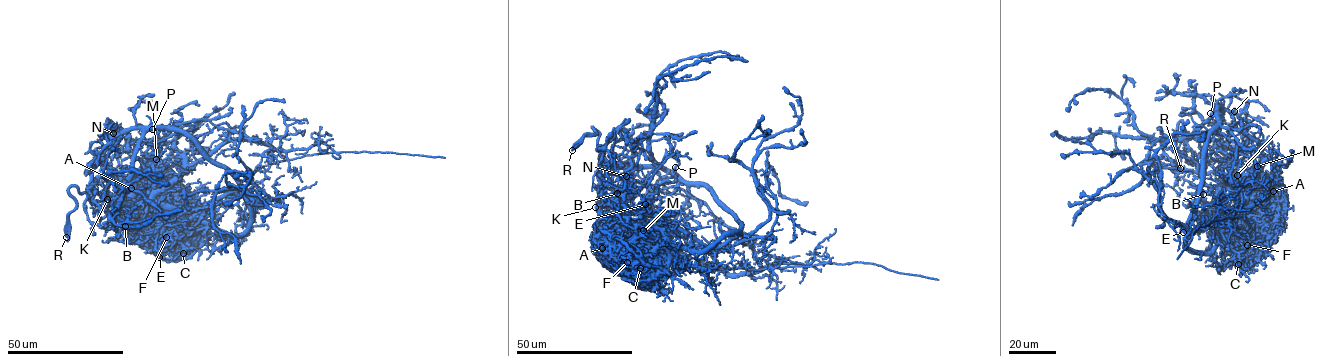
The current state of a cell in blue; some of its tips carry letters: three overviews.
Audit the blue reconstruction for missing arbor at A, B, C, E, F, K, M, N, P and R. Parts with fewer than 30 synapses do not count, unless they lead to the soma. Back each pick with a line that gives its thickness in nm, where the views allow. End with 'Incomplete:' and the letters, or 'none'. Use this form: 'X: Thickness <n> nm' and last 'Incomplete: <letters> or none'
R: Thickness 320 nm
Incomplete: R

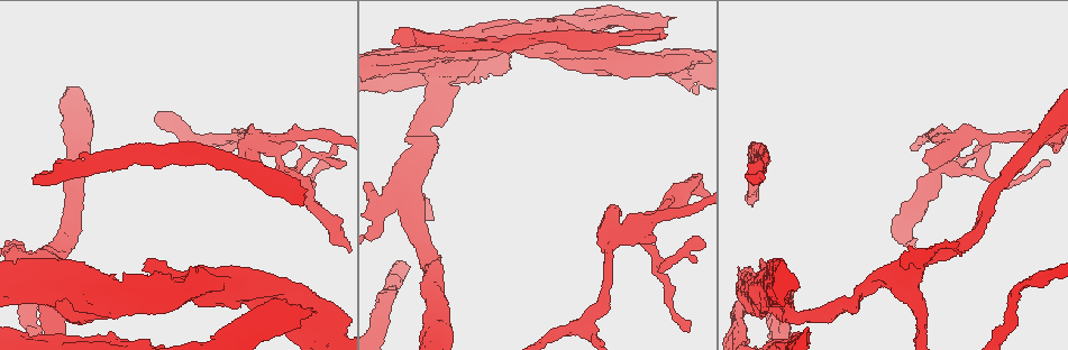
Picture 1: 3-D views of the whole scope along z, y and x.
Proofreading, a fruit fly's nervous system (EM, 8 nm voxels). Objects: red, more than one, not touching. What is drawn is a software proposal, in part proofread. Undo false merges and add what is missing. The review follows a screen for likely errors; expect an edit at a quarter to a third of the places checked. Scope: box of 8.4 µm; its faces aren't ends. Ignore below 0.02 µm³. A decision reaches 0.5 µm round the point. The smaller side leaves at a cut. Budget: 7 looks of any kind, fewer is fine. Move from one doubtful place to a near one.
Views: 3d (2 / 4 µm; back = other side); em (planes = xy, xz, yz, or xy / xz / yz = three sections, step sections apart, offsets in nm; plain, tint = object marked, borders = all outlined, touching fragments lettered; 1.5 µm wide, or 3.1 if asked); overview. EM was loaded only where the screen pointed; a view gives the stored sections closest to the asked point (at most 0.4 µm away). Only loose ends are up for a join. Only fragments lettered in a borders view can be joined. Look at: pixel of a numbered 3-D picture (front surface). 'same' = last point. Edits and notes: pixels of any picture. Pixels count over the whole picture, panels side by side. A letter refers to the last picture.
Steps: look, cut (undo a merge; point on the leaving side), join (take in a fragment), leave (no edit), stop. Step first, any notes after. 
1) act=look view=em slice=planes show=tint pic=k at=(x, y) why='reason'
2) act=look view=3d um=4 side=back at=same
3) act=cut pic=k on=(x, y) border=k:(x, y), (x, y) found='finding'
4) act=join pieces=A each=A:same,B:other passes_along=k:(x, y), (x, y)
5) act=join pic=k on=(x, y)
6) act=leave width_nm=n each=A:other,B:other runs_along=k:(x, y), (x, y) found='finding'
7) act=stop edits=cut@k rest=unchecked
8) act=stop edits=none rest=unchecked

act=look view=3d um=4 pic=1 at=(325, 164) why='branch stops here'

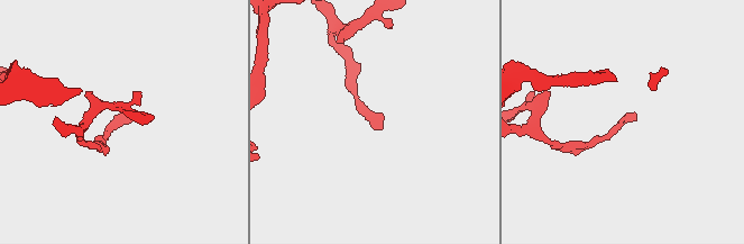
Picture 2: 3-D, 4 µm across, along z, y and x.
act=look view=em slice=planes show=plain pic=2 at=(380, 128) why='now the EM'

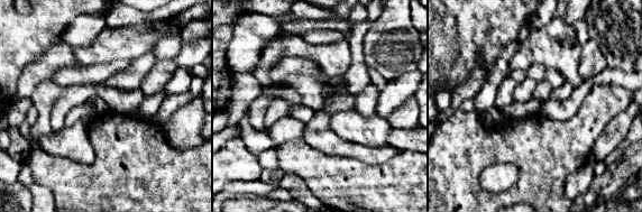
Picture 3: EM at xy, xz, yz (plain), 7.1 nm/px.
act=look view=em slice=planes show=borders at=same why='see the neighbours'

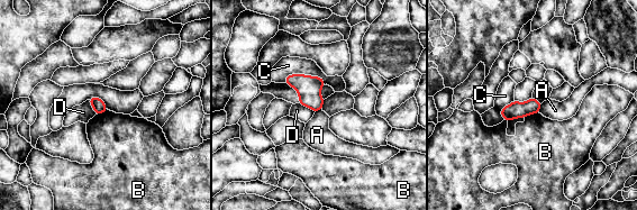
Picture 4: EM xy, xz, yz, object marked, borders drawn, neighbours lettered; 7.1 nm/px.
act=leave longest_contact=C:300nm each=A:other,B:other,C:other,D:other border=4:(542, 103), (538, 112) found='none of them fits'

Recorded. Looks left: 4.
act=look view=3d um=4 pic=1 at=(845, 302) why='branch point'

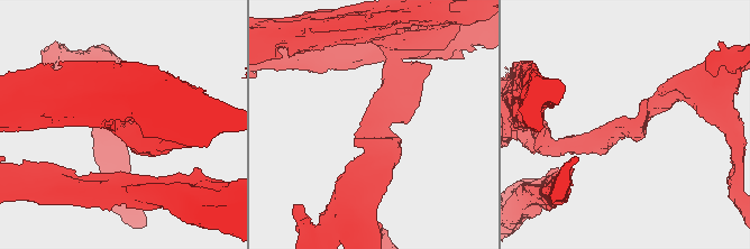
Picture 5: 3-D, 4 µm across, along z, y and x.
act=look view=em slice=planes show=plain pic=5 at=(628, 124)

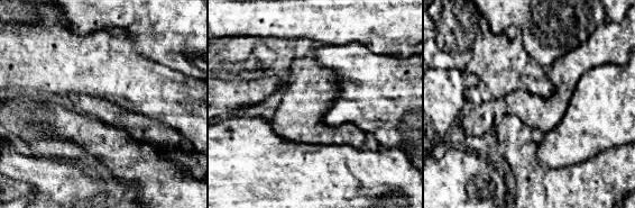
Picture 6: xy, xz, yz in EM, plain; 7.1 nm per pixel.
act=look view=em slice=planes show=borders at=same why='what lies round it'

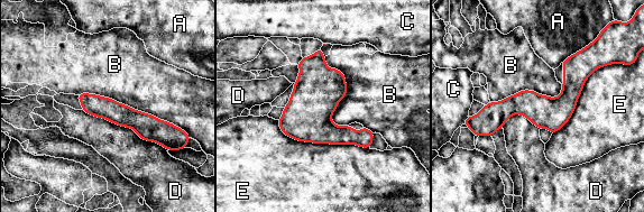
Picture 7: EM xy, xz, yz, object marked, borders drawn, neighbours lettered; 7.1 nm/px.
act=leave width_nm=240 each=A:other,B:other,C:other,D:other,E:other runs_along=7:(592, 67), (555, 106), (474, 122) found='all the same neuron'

ACTIVITY — When copying the entries, drop the images and keep every line exact.

ANSWER —
The current state of a cell in blue; some of its tips carry letters: three overviews.
Audit the blue reconstruction for missing arbor at A, B, C, E, F, K, M, N, P and R. Parts with fewer than 30 synapses do not count, unless they lead to the soma. Back each pick with a line that gives its thickness in nm, where the views allow. End with 'Incomplete:' and the letters, or 'none'. Use this form: 'X: Thickness <n> nm' and last 'Incomplete: <letters> or none'
R: Thickness 320 nm
Incomplete: R

Picture 1: 3-D views of the whole scope along z, y and x.
Proofreading, a fruit fly's nervous system (EM, 8 nm voxels). Objects: red, more than one, not touching. What is drawn is a software proposal, in part proofread. Undo false merges and add what is missing. The review follows a screen for likely errors; expect an edit at a quarter to a third of the places checked. Scope: box of 8.4 µm; its faces aren't ends. Ignore below 0.02 µm³. A decision reaches 0.5 µm round the point. The smaller side leaves at a cut. Budget: 7 looks of any kind, fewer is fine. Move from one doubtful place to a near one.
Views: 3d (2 / 4 µm; back = other side); em (planes = xy, xz, yz, or xy / xz / yz = three sections, step sections apart, offsets in nm; plain, tint = object marked, borders = all outlined, touching fragments lettered; 1.5 µm wide, or 3.1 if asked); overview. EM was loaded only where the screen pointed; a view gives the stored sections closest to the asked point (at most 0.4 µm away). Only loose ends are up for a join. Only fragments lettered in a borders view can be joined. Look at: pixel of a numbered 3-D picture (front surface). 'same' = last point. Edits and notes: pixels of any picture. Pixels count over the whole picture, panels side by side. A letter refers to the last picture.
Steps: look, cut (undo a merge; point on the leaving side), join (take in a fragment), leave (no edit), stop. Step first, any notes after. 
1) act=look view=em slice=planes show=tint pic=k at=(x, y) why='reason'
2) act=look view=3d um=4 side=back at=same
3) act=cut pic=k on=(x, y) border=k:(x, y), (x, y) found='finding'
4) act=join pieces=A each=A:same,B:other passes_along=k:(x, y), (x, y)
5) act=join pic=k on=(x, y)
6) act=leave width_nm=n each=A:other,B:other runs_along=k:(x, y), (x, y) found='finding'
7) act=stop edits=cut@k rest=unchecked
8) act=stop edits=none rest=unchecked

act=look view=3d um=4 pic=1 at=(325, 164) why='branch stops here'

Picture 2: 3-D, 4 µm across, along z, y and x.
act=look view=em slice=planes show=plain pic=2 at=(380, 128) why='now the EM'

Picture 3: EM at xy, xz, yz (plain), 7.1 nm/px.
act=look view=em slice=planes show=borders at=same why='see the neighbours'

Picture 4: EM xy, xz, yz, object marked, borders drawn, neighbours lettered; 7.1 nm/px.
act=leave longest_contact=C:300nm each=A:other,B:other,C:other,D:other border=4:(542, 103), (538, 112) found='none of them fits'

Recorded. Looks left: 4.
act=look view=3d um=4 pic=1 at=(845, 302) why='branch point'

Picture 5: 3-D, 4 µm across, along z, y and x.
act=look view=em slice=planes show=plain pic=5 at=(628, 124)

Picture 6: xy, xz, yz in EM, plain; 7.1 nm per pixel.
act=look view=em slice=planes show=borders at=same why='what lies round it'

Picture 7: EM xy, xz, yz, object marked, borders drawn, neighbours lettered; 7.1 nm/px.
act=leave width_nm=240 each=A:other,B:other,C:other,D:other,E:other runs_along=7:(592, 67), (555, 106), (474, 122) found='all the same neuron'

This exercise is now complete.